* [Try it] Say how many lines of the material below contain the word "that", with no other words.

* [Data for processing]
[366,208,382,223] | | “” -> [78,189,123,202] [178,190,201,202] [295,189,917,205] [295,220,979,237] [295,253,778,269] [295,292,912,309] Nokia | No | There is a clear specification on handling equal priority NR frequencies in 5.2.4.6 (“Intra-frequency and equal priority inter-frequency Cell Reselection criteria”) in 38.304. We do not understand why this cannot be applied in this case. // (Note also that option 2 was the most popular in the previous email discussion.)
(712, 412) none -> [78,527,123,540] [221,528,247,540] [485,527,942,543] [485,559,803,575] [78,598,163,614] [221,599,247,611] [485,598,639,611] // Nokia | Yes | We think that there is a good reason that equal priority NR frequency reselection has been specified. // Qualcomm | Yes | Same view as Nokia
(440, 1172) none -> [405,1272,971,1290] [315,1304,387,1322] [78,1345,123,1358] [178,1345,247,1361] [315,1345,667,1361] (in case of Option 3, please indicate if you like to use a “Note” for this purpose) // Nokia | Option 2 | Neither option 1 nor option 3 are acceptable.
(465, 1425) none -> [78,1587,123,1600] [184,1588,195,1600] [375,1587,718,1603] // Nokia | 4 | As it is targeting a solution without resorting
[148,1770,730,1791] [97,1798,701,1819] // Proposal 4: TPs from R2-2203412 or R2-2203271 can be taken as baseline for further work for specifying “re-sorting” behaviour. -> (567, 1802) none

--

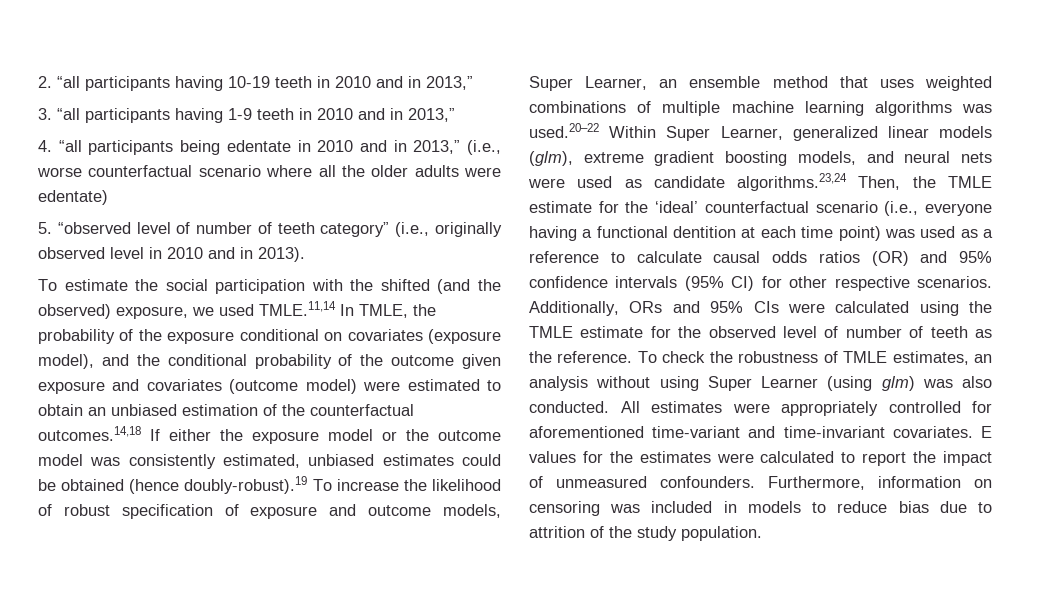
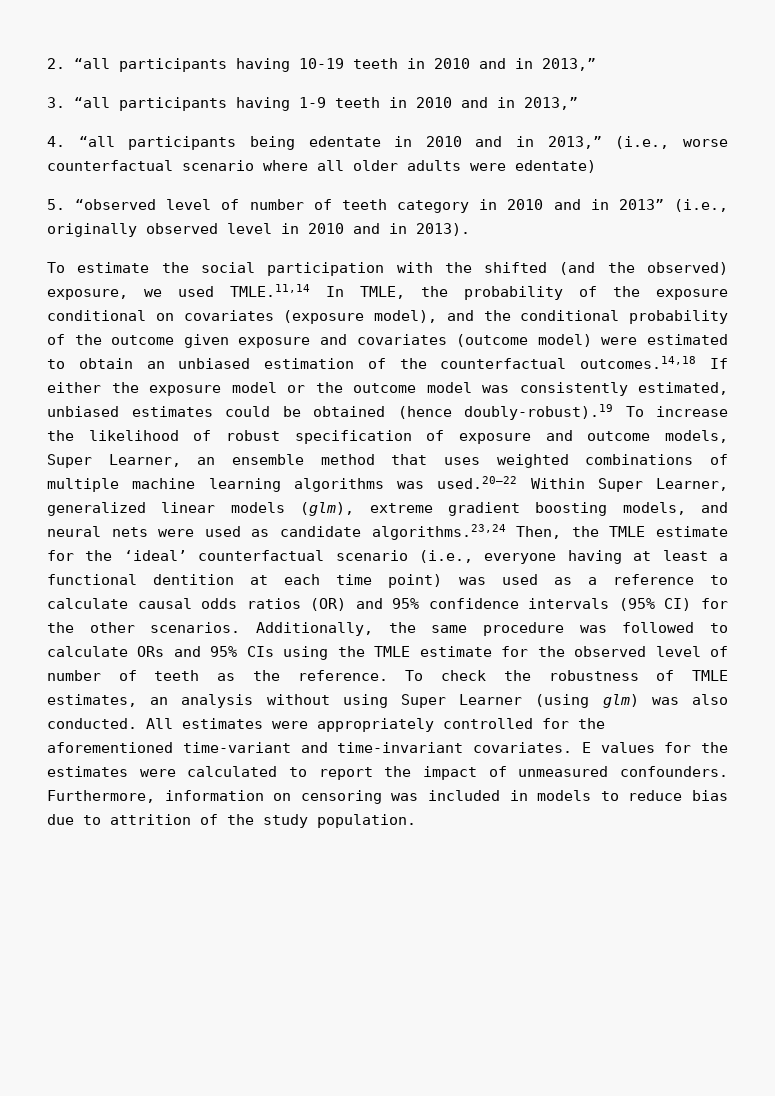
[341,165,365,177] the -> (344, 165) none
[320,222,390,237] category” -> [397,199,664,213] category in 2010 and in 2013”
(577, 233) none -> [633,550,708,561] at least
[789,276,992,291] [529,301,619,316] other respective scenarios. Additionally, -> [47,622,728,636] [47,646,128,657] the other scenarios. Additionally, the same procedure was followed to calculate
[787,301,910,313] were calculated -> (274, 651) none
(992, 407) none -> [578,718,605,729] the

* [Solution] 2